* **TEXT BLOCK**
....
I am building a recommendation system for events ( for a charity so a charity can hold so many events etc) and in the end of this I want to display for each user a different set of events that are recommended to them based on their interests. So when a user logs in they will answer a questionnaire on their interests (3 interests to be exact for now). These interests are stored in a database as interests table. I am unsure how to link the user table (has all the users info like password name etc) with the interests table to show what interests each user has. Next then I want to show what events matches with the users interests is it possible to join three tables so that the end result will be the userID along with their interests and the corresponding events that match these interests.
....
* **Transcribed page contents**
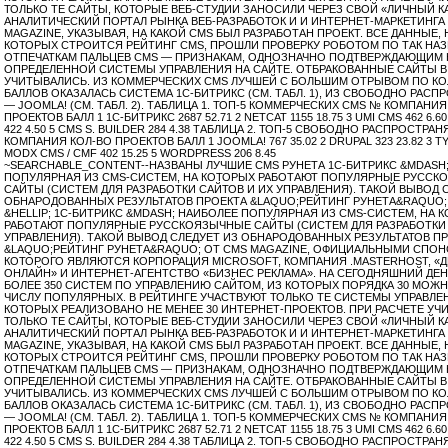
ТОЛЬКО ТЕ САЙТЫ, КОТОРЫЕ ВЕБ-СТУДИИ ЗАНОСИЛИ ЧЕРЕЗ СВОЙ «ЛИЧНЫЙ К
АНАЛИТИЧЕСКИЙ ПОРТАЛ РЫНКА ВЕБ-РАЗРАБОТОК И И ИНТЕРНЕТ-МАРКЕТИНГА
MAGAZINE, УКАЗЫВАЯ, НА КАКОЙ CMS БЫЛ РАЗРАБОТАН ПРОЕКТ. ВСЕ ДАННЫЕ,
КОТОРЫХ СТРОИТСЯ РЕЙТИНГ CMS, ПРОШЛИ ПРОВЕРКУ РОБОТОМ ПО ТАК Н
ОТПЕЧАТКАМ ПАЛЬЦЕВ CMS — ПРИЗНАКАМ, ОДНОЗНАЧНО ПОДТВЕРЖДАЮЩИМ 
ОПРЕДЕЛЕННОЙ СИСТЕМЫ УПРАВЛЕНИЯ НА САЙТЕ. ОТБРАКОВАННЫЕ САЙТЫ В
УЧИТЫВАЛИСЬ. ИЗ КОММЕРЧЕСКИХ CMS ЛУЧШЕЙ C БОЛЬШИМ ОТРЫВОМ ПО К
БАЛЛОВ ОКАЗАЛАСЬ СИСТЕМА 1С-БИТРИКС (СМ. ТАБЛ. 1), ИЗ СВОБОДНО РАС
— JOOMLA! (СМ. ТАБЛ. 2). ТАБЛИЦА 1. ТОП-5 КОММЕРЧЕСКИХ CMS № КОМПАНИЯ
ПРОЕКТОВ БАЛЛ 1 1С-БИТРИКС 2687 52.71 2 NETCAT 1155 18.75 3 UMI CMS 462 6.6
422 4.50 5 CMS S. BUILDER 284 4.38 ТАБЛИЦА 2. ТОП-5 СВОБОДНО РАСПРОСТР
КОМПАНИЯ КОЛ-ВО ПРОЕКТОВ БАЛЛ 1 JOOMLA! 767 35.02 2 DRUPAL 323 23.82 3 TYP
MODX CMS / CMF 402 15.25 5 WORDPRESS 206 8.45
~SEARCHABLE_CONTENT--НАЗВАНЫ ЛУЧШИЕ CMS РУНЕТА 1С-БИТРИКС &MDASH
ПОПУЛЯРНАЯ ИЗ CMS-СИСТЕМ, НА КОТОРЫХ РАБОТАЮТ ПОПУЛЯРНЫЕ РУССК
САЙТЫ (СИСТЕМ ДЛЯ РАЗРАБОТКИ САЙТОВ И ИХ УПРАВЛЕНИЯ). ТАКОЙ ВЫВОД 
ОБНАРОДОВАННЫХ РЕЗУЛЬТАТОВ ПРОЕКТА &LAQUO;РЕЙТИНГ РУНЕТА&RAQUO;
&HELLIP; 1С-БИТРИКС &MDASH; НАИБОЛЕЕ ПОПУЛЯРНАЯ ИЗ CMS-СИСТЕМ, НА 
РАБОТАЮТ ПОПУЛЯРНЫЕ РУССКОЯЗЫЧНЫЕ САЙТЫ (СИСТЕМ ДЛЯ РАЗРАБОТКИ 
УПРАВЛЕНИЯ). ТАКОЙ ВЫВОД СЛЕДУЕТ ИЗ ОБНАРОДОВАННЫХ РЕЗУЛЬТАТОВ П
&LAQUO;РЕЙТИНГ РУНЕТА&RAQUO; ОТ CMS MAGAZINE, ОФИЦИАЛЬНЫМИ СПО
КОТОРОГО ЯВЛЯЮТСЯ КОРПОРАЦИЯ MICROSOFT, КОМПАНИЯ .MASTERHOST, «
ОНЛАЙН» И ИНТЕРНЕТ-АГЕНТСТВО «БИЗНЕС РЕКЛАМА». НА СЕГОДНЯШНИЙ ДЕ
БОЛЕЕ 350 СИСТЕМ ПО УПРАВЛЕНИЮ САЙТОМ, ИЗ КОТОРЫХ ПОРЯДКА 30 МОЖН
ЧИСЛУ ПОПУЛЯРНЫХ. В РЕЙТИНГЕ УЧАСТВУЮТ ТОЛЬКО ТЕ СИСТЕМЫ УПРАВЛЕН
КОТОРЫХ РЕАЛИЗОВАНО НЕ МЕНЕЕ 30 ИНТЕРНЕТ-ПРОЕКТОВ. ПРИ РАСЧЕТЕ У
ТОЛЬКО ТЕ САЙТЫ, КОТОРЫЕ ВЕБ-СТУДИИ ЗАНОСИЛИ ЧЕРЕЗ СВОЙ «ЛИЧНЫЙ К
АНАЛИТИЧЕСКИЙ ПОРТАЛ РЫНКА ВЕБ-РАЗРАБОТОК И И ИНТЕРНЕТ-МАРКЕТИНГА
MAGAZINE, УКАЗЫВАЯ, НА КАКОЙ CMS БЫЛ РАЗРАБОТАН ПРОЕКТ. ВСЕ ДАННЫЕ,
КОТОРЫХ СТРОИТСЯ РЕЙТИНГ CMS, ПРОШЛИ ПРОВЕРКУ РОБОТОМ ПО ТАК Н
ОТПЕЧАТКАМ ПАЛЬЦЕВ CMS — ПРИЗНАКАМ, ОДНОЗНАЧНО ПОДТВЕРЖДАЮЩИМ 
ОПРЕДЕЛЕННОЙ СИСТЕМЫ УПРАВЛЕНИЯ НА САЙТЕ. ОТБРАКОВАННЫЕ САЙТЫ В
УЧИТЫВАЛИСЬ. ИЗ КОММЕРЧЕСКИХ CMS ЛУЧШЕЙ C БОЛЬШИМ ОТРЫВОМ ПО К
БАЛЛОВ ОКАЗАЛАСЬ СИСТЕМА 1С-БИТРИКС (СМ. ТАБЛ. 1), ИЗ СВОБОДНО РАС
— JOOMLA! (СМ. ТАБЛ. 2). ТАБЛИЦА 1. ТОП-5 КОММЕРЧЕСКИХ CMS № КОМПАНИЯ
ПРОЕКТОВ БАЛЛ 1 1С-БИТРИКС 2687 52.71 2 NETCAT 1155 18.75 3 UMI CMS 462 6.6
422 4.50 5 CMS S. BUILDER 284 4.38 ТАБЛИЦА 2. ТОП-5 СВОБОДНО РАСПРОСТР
....
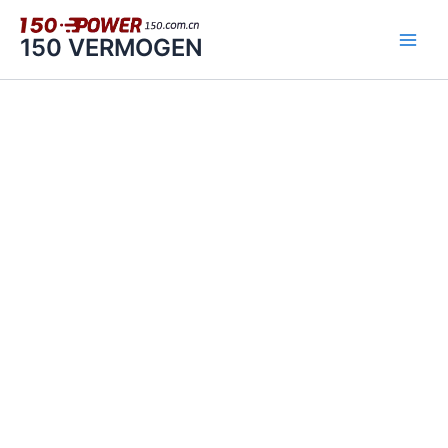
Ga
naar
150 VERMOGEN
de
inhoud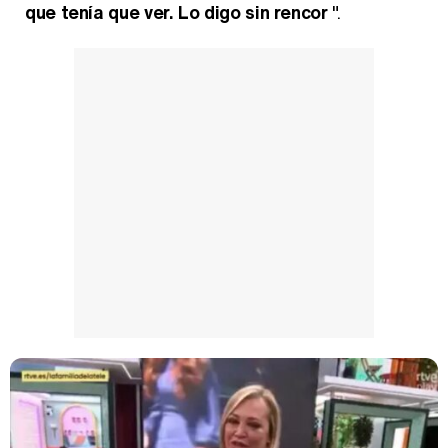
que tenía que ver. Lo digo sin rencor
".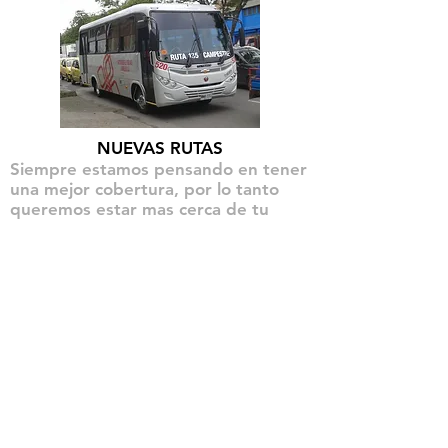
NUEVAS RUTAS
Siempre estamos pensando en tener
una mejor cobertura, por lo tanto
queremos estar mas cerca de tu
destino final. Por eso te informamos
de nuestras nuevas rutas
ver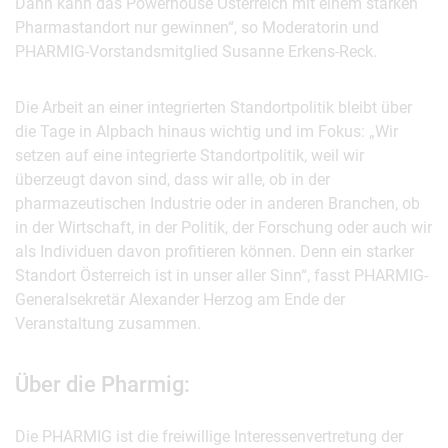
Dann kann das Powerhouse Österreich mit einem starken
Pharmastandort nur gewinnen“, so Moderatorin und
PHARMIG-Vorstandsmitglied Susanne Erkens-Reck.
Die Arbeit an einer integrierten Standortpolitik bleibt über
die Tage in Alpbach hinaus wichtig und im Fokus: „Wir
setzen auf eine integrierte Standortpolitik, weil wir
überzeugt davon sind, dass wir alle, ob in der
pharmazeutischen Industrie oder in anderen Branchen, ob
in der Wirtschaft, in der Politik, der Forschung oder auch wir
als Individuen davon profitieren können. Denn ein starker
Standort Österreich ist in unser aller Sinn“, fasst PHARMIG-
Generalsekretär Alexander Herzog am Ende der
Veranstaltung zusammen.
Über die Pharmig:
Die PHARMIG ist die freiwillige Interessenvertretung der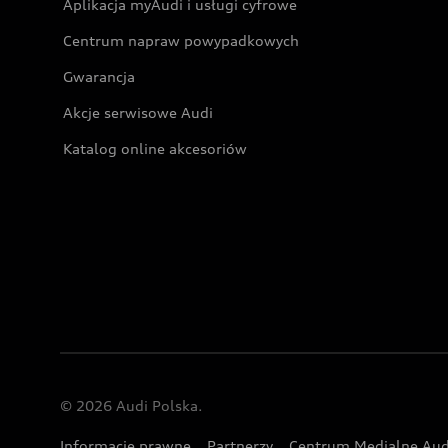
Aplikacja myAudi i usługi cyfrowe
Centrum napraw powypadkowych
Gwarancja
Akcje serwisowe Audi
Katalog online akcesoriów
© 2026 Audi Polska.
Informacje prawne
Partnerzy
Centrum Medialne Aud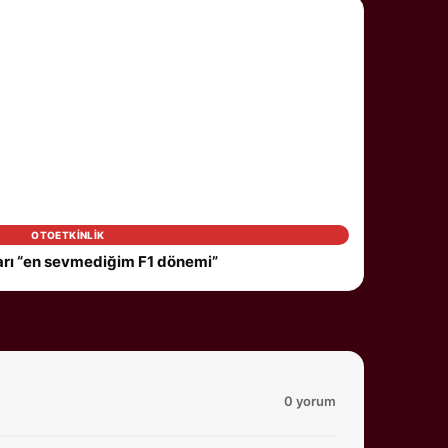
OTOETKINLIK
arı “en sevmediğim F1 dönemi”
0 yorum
....
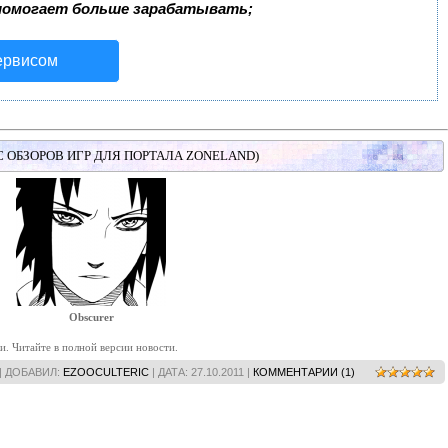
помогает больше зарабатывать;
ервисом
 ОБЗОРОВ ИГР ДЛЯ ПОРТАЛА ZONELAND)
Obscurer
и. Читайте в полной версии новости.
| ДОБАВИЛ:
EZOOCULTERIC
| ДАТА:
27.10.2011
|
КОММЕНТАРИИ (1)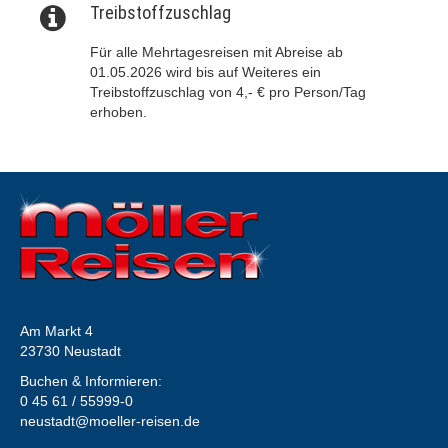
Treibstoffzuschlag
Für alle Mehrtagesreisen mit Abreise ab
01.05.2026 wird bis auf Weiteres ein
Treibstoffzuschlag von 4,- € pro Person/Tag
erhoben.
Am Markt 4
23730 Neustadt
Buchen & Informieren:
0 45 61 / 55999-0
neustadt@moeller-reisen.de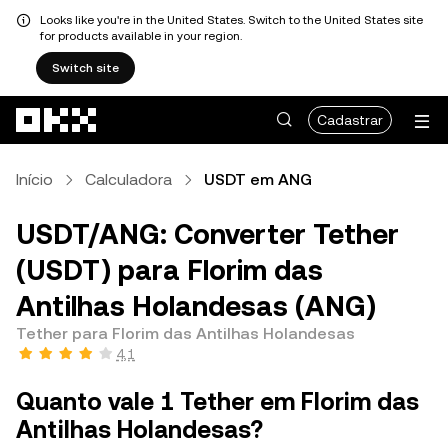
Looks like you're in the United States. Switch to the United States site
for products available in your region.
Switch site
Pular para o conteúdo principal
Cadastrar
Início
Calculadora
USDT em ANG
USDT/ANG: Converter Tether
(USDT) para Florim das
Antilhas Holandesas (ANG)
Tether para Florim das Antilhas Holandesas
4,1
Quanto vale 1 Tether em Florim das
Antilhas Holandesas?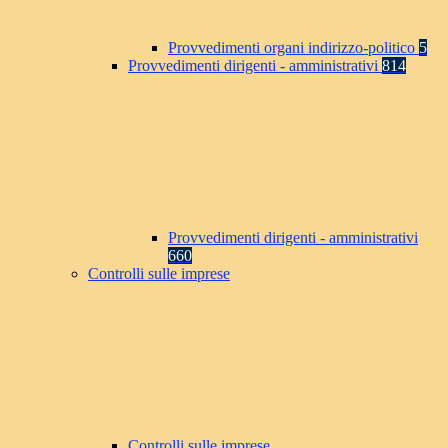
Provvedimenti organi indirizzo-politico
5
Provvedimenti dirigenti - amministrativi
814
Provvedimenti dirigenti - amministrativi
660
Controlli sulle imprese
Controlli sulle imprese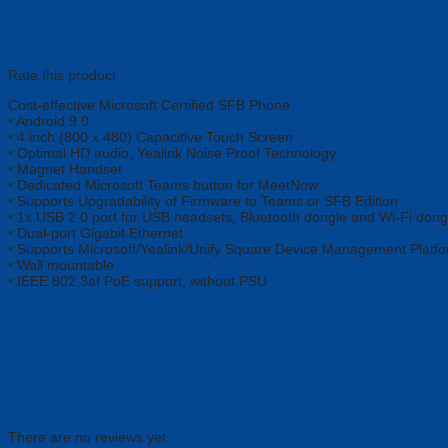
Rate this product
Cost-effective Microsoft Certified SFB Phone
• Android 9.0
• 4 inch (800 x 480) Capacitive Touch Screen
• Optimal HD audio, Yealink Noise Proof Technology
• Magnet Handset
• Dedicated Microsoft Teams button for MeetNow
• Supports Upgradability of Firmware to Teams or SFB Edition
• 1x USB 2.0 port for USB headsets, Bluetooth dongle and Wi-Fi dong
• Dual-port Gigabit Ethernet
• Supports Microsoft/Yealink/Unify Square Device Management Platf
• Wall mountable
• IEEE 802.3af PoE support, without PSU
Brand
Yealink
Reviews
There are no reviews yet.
....
* **TASK BRIEF**
Please go on with the forum post about linking user, interest, and event tables for a charity's event recommendations, picking up right after its final sentence. Nothing in the listing is needed here.

* **OUTPUT FOR THIS TASK**
User
userID
Events
eventID
Intrests
InterestID
UserIntrests
UserID
IntrestID
EventIntrests
eventID
IntrestID
I have encountered a problem when it comes to inserting data into the tables i am trying to insert the 3 chosen interests into the user interest table however it must go under the users id that is currently signed in? Any help would be greatly appreciated.
if(isset($_POST['save']))
{
$sql = "INSERT INTO UserInterests (id, InterestId)
VALUES ('".$_SESSION["id"]."','".$_POST["InterestDescription"]."')";
$result5 = mysqli_query($connection,$sql);
}
?>
<form action="questionnaire.php" method="save">
<label id="first"> Interest 1</label><br>
<input type='hidden' name='id' value=$_SESSION["id"]>
<?php
$select= '<select name="select">';
while($row = mysqli_fetch_array($result))
{
$select.="<option value='".$row['InterestDescription']."'>".$row['InterestDescription']."</option>";
}
$select.='</select>';
echo'<br></br>';
echo $select;
?>
<br><br>
<label id="second"> Interest 2</label><br>
<?php
$select2= '<select name="select2">';
while($row2 = mysqli_fetch_array($result2))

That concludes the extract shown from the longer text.